Part Two
It seems this teacher sharing concept is a win/win for both schools. Public schools get to increase enrollment numbers, thus increasing per-pupil funding. The parochial school fills a non-core position without paying one dime. In this economy saving money matters.
One concern I have with the program has nothing to do with its immediate impact. Let's look past the curb, around the bend, down the road. Will parochial schools that use shared-teachers ever give them up voluntarily? Will parochial schools that haven't paid salary and benefits, suddenly start paying? Hmmm, I may not be a finance major but I have been to enough voters meetings to know the answer to that question.

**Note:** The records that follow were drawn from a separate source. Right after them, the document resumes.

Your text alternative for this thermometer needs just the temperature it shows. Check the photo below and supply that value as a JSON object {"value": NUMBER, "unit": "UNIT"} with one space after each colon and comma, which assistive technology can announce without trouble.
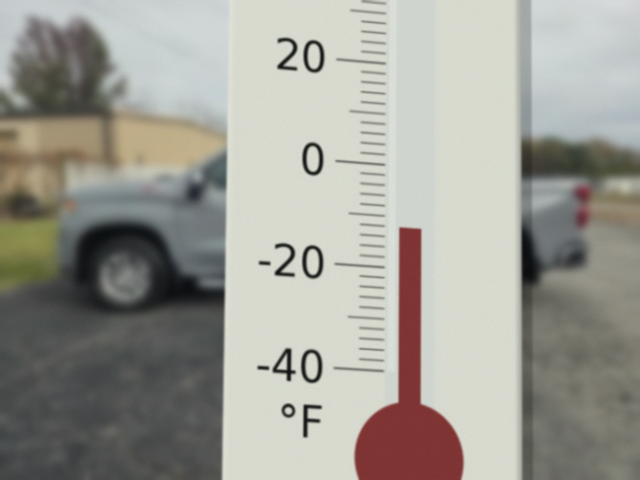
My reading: {"value": -12, "unit": "°F"}
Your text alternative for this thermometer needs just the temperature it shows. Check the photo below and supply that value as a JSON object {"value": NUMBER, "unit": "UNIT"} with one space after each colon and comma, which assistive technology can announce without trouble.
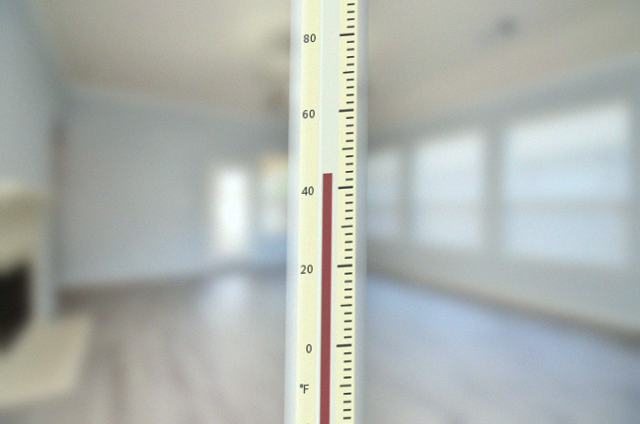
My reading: {"value": 44, "unit": "°F"}
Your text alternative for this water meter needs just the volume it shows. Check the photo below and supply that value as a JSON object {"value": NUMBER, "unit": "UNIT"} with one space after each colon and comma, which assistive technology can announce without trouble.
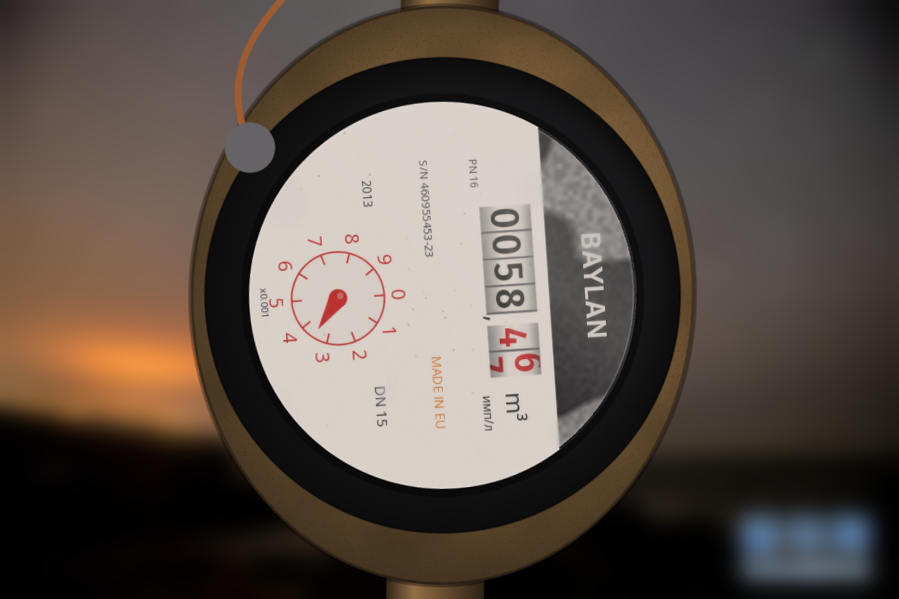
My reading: {"value": 58.463, "unit": "m³"}
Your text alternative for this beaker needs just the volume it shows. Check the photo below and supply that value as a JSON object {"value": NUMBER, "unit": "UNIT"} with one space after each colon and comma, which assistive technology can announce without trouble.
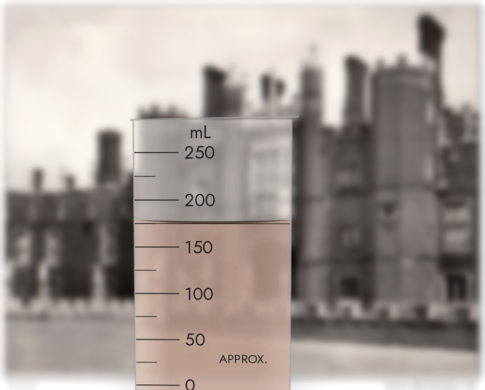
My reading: {"value": 175, "unit": "mL"}
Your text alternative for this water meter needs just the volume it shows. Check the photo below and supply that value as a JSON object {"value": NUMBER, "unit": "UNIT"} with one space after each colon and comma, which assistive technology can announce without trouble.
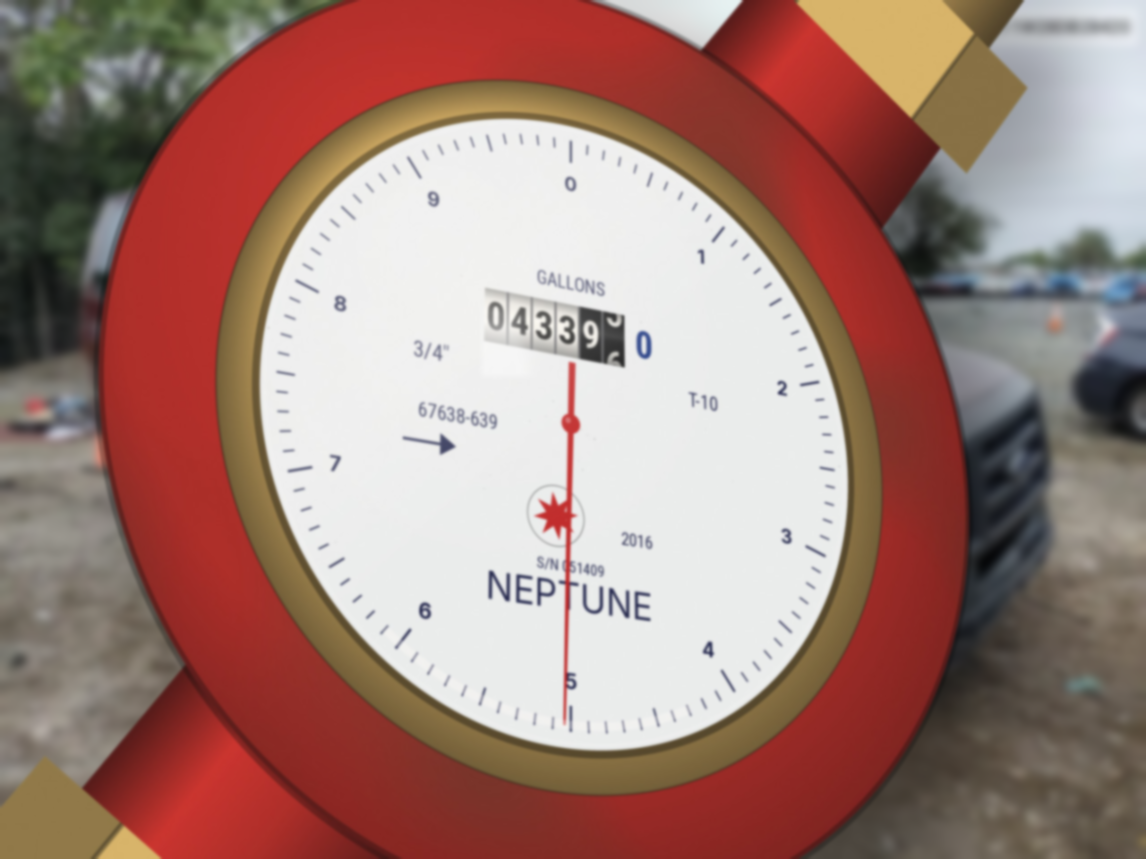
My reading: {"value": 433955.0, "unit": "gal"}
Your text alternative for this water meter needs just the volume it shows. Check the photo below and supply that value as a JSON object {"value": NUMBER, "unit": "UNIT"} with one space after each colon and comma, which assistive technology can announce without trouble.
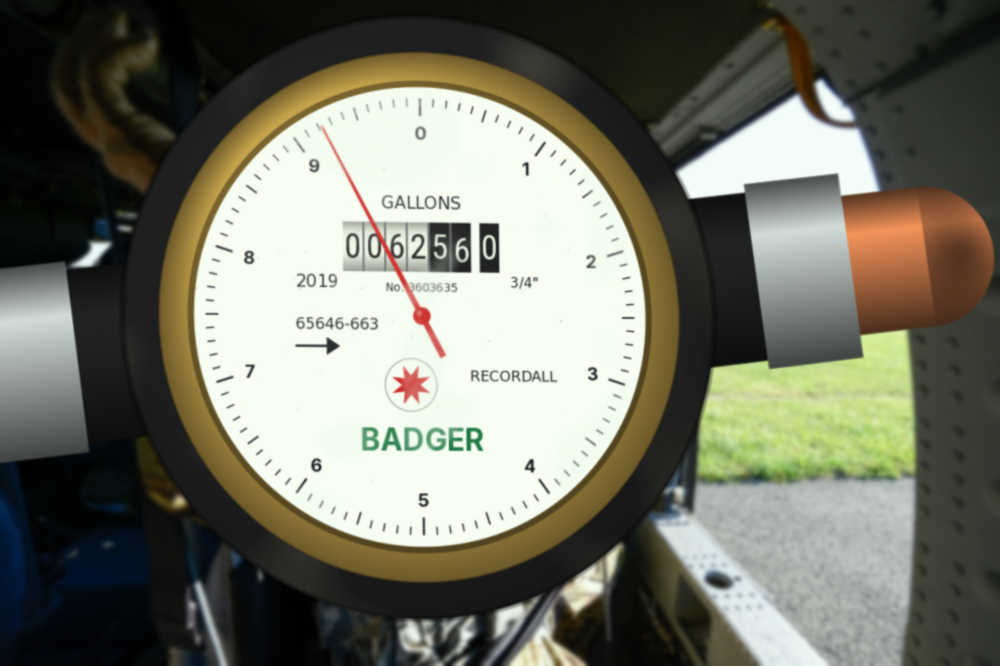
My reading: {"value": 62559.2, "unit": "gal"}
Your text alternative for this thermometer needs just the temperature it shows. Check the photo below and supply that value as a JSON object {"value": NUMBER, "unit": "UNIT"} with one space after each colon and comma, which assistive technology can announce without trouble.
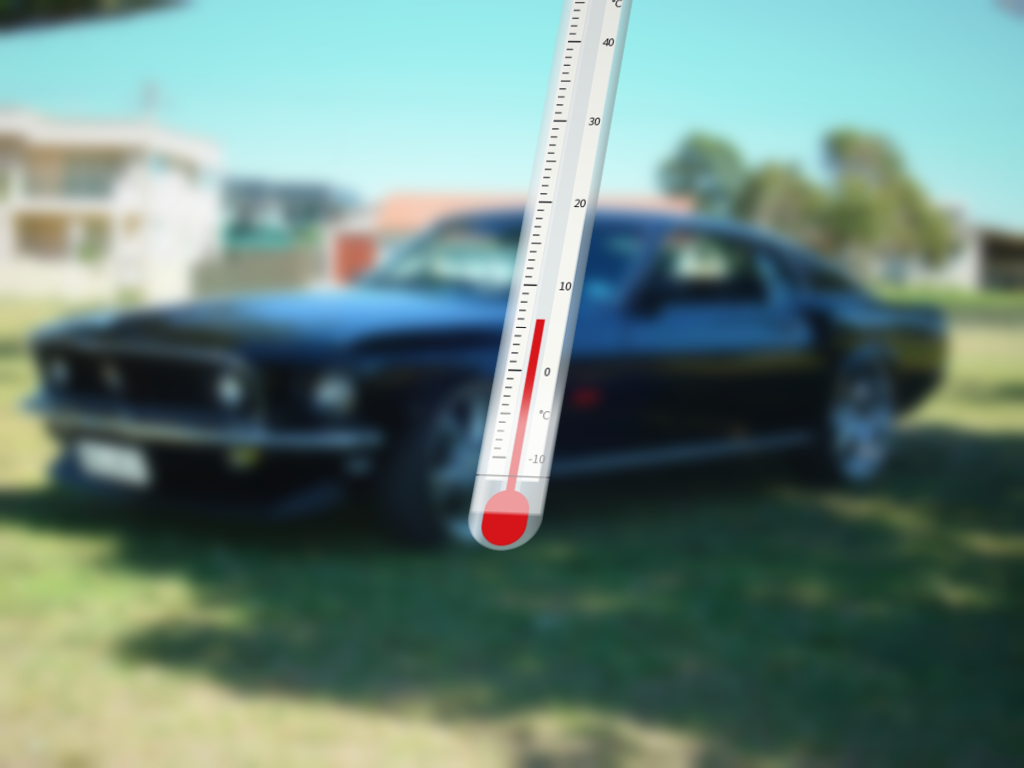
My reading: {"value": 6, "unit": "°C"}
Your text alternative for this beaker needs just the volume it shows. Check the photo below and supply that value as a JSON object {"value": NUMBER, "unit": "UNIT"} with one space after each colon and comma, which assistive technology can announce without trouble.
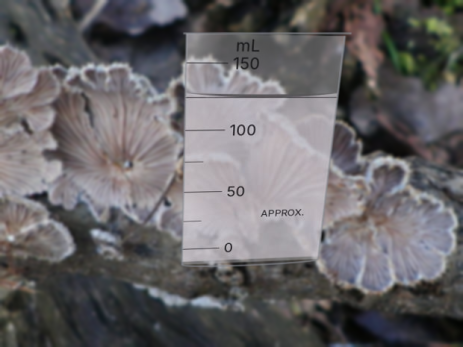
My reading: {"value": 125, "unit": "mL"}
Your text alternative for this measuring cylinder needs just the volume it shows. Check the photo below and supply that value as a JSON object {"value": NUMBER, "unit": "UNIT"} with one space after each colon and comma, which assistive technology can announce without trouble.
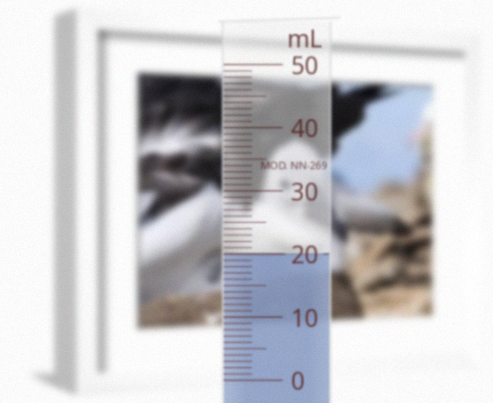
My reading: {"value": 20, "unit": "mL"}
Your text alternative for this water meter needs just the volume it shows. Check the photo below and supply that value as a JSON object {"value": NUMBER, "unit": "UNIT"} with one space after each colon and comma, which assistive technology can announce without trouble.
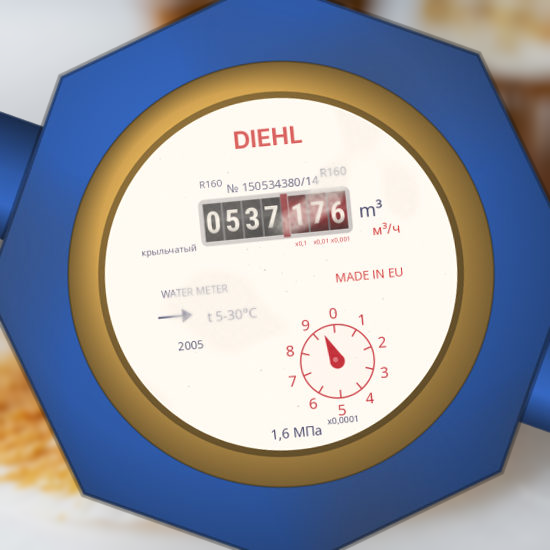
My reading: {"value": 537.1759, "unit": "m³"}
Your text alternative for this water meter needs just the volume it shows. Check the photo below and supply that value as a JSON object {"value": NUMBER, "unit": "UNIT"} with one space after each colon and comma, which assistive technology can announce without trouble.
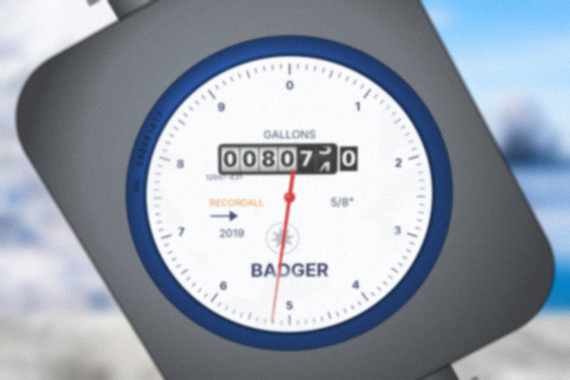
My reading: {"value": 80735.2, "unit": "gal"}
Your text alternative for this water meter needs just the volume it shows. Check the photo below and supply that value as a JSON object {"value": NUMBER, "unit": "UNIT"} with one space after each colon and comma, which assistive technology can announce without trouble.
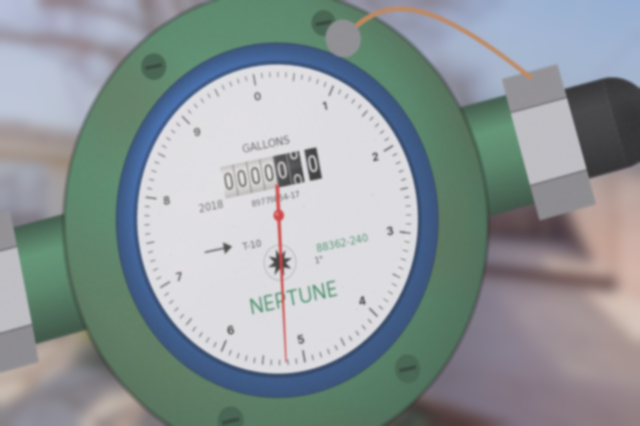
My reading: {"value": 85.2, "unit": "gal"}
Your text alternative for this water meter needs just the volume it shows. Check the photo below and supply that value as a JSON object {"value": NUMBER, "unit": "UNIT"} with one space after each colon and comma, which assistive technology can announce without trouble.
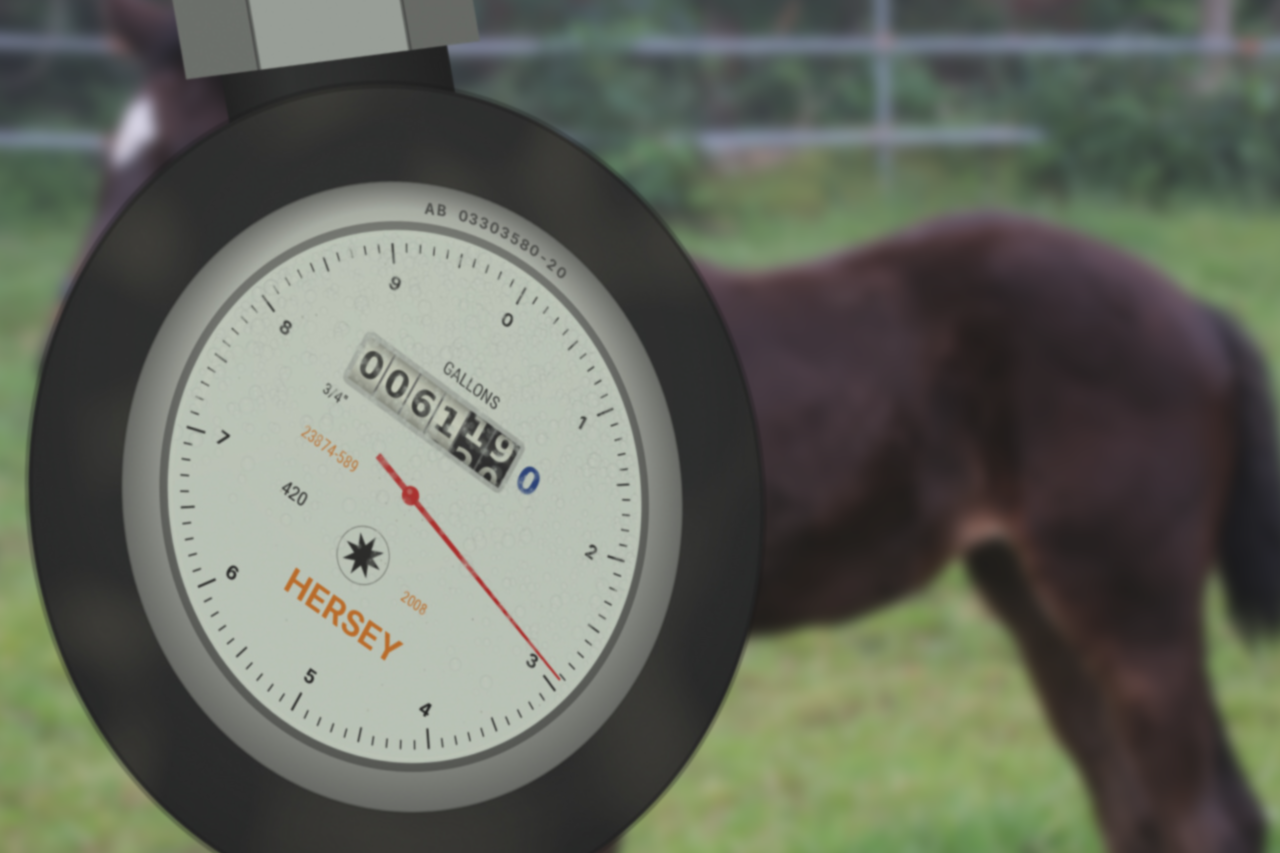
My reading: {"value": 61192.9, "unit": "gal"}
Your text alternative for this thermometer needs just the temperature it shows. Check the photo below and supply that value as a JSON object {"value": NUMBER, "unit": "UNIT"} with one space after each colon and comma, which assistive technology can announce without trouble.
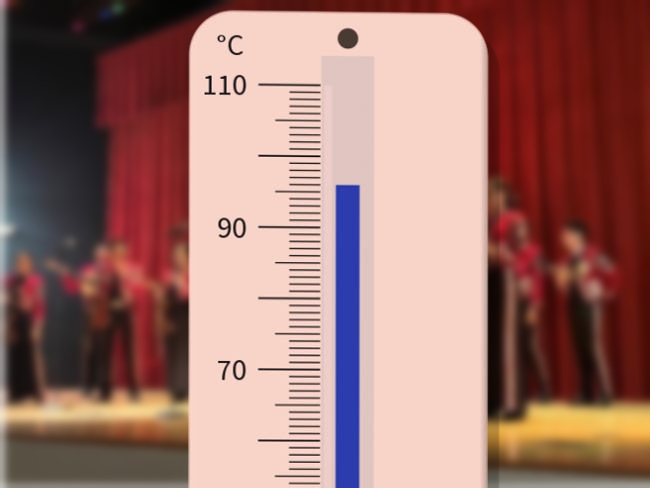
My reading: {"value": 96, "unit": "°C"}
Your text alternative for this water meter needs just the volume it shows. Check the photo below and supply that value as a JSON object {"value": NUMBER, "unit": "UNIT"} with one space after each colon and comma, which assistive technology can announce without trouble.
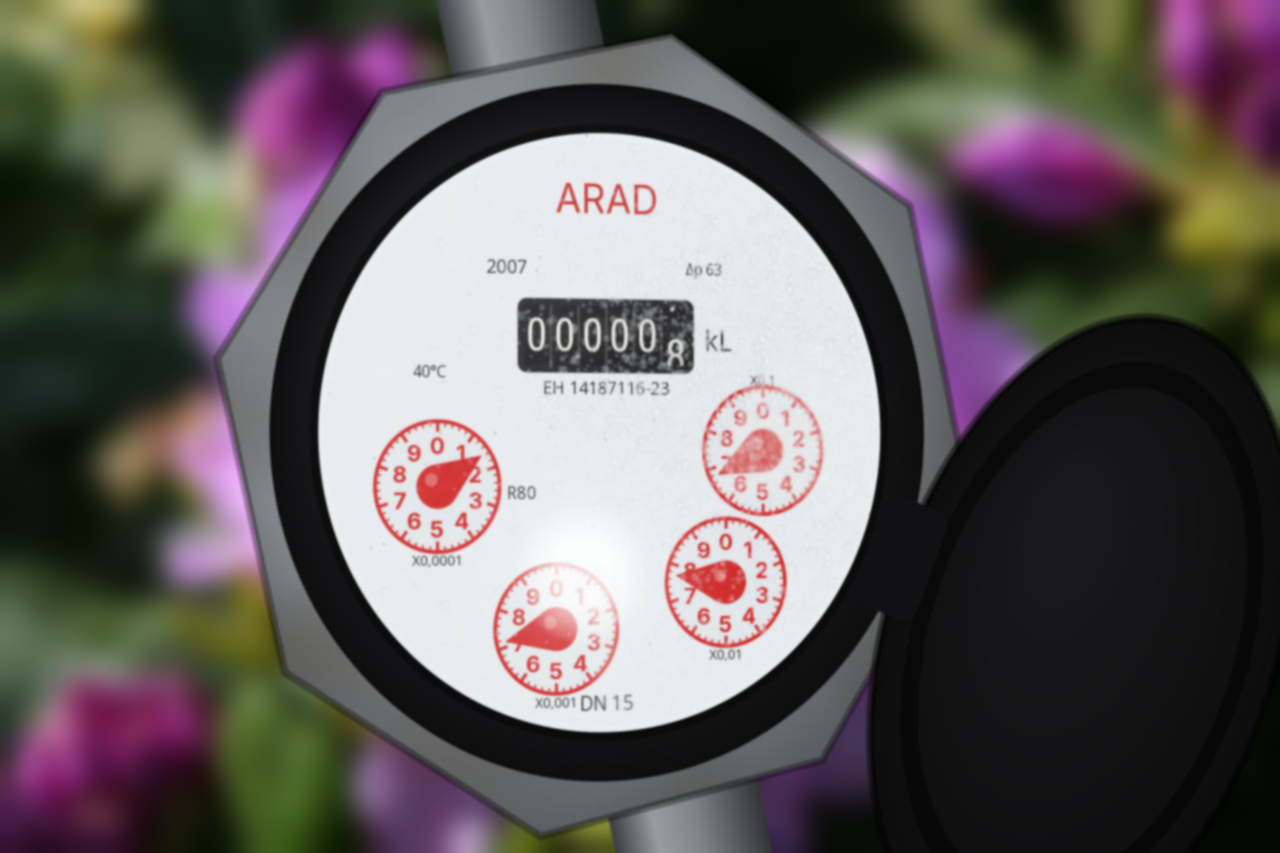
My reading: {"value": 7.6771, "unit": "kL"}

Here's where my concern surfaces. What happens to the Concordia University Ann Arbor graduate who is majoring in physical education or art or computers? Those jobs are slowly diminishing because of this shared-teacher conundrum. So after four, but most likely five, years of attending a Concordia, graduates discover their jobs have been parcelled out to public school teachers?
The effects continue. How long will it be before Concordia computer teachers, art teachers and physical education teachers look to the future and find their future fuzzy? If Lutheran grade schools and high school, that support the Concordia University System, don't support its graduates with jobs, why would those students continue attending the Concordias?
Yes, that's a rhetorical question.
More concerns surface in the next chapter...edition...post.
1 comment:
I thought of another objection, though it isn't exactly with the program.
Music is not a "non-core" subject. It's part of the core for Lutherans, just like Religion is part of the core. So you can't contract/share out your music teacher. Obviously nearly everyone does that already... that's bad for the "Lutheran" side of our schools.